- What you need to do
When a line in the material contains the word "pixels", copy it.

##########

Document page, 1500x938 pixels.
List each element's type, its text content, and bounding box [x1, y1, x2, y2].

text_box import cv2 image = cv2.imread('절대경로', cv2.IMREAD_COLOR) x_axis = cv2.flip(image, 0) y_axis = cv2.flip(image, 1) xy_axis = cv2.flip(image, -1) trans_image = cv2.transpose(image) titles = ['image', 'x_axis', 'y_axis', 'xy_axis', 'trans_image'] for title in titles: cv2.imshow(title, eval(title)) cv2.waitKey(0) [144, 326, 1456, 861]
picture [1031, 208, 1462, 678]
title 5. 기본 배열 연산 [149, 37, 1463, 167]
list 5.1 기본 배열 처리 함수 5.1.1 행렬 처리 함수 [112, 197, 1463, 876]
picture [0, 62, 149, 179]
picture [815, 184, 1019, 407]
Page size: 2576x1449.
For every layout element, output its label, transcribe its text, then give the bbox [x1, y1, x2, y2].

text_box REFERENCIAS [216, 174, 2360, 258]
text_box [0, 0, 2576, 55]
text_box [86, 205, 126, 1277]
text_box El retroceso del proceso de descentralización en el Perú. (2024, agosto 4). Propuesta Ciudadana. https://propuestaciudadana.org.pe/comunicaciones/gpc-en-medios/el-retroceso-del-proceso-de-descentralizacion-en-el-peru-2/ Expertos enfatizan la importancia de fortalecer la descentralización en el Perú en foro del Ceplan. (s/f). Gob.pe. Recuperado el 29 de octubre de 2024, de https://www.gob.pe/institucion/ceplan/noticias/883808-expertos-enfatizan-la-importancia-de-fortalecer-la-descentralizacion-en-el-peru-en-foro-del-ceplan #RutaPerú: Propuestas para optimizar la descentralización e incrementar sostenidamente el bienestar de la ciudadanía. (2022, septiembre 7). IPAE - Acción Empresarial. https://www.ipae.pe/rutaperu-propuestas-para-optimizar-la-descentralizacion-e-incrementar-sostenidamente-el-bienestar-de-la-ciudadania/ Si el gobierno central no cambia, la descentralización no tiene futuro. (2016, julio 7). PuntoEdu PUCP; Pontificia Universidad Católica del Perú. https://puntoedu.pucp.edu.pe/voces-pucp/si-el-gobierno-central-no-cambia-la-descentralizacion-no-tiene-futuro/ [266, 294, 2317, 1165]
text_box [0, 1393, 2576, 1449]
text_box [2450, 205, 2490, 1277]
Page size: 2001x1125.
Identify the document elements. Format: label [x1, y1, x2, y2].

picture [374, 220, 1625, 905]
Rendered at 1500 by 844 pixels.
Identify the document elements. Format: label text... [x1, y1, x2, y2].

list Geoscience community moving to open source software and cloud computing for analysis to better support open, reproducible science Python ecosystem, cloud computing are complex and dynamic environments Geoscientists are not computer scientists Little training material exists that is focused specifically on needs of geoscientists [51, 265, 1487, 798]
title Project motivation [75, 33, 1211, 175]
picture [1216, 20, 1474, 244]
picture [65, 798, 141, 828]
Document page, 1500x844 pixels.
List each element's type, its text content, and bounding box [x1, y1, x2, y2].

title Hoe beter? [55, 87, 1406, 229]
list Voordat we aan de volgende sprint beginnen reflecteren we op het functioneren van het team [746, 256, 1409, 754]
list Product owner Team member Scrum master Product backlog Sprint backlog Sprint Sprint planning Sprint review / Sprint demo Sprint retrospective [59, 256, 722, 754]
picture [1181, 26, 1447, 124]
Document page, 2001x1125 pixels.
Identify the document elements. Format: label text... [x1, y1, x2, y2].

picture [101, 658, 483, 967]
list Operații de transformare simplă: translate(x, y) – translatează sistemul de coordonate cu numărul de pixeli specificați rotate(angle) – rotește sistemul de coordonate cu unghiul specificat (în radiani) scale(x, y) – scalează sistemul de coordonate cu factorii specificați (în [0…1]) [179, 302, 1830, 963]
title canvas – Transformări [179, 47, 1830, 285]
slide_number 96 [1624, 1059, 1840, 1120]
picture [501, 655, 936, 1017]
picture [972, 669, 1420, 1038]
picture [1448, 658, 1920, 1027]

##########

- Answer box
Document page, 1500x938 pixels.
Rendered at 1500 by 844 pixels.
Document page, 1500x844 pixels.
Document page, 2001x1125 pixels.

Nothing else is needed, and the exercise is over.